◆ Listed records ◆

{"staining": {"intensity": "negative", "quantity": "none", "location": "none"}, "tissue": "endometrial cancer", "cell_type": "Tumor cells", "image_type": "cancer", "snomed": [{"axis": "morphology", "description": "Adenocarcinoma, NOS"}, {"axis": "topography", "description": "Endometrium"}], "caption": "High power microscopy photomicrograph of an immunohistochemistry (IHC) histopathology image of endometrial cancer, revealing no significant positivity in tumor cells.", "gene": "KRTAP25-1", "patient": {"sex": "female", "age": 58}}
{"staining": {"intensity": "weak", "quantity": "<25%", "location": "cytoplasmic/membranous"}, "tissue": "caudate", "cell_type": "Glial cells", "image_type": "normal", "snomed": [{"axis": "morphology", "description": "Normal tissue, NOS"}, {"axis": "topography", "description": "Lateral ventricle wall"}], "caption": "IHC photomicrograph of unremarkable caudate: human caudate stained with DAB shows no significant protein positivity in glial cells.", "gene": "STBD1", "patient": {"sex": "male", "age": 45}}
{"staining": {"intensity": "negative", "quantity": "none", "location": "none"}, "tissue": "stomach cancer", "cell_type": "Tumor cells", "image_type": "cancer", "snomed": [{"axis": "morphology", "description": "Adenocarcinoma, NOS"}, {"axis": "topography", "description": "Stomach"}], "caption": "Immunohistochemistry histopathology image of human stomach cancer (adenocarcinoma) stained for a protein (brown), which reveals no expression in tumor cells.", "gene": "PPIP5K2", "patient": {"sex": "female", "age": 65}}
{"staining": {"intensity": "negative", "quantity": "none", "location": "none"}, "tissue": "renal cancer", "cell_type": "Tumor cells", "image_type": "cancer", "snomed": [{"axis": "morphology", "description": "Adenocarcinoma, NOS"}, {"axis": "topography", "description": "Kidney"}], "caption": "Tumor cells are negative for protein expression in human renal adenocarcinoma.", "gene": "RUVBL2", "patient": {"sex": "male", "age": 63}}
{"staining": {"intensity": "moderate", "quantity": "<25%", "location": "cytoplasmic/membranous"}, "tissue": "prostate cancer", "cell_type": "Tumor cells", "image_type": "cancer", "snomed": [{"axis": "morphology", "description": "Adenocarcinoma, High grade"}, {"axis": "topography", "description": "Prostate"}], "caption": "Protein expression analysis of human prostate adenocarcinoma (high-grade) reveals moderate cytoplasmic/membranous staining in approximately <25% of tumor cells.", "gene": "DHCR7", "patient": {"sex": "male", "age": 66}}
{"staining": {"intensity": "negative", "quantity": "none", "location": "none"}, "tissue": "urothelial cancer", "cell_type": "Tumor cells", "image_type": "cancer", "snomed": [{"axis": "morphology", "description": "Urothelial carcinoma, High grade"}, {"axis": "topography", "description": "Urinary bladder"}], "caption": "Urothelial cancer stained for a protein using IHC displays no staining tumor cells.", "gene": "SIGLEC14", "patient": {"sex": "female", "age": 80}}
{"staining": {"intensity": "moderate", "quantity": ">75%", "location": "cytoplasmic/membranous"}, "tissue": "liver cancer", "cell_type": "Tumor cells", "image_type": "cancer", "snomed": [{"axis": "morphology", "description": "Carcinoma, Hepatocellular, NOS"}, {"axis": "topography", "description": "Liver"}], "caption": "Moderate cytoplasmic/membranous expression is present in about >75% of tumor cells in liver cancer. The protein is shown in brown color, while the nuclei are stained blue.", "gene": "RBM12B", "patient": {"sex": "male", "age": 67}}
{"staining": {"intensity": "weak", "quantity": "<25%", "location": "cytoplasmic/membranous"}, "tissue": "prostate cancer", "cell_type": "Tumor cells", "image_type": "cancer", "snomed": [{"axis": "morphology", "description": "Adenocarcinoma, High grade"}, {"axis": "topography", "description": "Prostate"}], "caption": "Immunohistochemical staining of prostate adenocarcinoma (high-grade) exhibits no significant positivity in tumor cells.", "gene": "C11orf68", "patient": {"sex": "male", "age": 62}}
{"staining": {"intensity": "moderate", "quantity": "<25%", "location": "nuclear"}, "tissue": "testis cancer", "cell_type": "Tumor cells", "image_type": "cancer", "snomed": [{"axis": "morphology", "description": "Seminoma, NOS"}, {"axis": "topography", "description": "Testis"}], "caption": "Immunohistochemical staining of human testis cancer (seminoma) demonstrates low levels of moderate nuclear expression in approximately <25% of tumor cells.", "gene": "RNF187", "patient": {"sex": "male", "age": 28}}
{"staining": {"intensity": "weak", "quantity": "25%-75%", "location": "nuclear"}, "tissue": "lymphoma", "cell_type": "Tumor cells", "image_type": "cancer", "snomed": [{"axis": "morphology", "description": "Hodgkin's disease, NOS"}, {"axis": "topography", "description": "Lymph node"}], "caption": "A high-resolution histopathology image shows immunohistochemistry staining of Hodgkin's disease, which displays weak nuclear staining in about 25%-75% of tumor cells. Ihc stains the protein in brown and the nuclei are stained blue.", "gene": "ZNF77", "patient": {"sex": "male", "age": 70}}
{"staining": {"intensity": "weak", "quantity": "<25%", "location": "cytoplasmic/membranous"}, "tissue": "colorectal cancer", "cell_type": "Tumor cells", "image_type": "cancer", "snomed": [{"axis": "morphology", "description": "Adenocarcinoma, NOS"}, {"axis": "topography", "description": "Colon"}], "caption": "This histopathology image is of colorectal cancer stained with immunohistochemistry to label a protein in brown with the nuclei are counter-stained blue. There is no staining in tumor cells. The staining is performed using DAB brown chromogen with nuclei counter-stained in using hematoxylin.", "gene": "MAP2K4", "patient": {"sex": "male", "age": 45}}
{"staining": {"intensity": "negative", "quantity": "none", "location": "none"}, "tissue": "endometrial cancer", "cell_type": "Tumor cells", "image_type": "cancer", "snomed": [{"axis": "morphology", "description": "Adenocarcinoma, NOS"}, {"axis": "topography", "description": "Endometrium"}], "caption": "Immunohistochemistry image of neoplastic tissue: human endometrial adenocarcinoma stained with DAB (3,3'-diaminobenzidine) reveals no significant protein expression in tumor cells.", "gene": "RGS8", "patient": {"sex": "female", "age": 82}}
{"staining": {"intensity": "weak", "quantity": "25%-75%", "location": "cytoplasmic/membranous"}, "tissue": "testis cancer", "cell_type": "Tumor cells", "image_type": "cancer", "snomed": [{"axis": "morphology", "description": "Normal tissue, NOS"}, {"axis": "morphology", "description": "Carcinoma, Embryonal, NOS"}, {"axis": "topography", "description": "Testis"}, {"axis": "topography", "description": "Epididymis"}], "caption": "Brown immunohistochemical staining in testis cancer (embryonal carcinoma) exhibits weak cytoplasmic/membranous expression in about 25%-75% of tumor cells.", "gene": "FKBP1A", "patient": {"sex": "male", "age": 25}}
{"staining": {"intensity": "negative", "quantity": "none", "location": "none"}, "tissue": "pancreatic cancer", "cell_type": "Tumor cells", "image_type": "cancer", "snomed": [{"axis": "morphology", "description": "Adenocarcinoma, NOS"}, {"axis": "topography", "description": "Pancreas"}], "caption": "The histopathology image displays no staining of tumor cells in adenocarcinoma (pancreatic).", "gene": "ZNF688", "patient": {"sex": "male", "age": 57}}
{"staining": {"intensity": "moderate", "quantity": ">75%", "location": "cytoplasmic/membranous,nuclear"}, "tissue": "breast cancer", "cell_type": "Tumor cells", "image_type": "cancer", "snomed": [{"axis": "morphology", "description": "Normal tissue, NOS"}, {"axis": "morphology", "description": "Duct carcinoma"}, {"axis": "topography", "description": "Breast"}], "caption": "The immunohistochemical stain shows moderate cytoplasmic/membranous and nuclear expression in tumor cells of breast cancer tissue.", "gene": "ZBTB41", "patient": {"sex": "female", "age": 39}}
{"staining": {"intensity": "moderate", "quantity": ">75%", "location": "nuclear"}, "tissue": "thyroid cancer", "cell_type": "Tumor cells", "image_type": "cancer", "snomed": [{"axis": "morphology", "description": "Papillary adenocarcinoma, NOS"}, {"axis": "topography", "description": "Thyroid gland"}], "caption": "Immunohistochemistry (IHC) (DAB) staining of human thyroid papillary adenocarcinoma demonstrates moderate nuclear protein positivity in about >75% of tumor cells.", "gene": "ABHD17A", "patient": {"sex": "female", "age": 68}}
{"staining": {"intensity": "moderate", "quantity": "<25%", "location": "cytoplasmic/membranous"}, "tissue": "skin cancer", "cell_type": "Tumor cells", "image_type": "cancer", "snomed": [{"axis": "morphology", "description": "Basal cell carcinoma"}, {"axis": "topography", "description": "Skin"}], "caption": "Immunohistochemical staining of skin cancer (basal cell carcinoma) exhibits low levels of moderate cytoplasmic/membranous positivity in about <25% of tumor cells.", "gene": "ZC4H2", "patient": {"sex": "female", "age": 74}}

◆ What you need to do ◆
Only one part of the material above is to be transcribed, namely the lines starting with the line that has "cells are negative" and going on through the line that has "expression analysis of", exactly as they stand.

◆ Task answer ◆
{"staining": {"intensity": "negative", "quantity": "none", "location": "none"}, "tissue": "renal cancer", "cell_type": "Tumor cells", "image_type": "cancer", "snomed": [{"axis": "morphology", "description": "Adenocarcinoma, NOS"}, {"axis": "topography", "description": "Kidney"}], "caption": "Tumor cells are negative for protein expression in human renal adenocarcinoma.", "gene": "RUVBL2", "patient": {"sex": "male", "age": 63}}
{"staining": {"intensity": "moderate", "quantity": "<25%", "location": "cytoplasmic/membranous"}, "tissue": "prostate cancer", "cell_type": "Tumor cells", "image_type": "cancer", "snomed": [{"axis": "morphology", "description": "Adenocarcinoma, High grade"}, {"axis": "topography", "description": "Prostate"}], "caption": "Protein expression analysis of human prostate adenocarcinoma (high-grade) reveals moderate cytoplasmic/membranous staining in approximately <25% of tumor cells.", "gene": "DHCR7", "patient": {"sex": "male", "age": 66}}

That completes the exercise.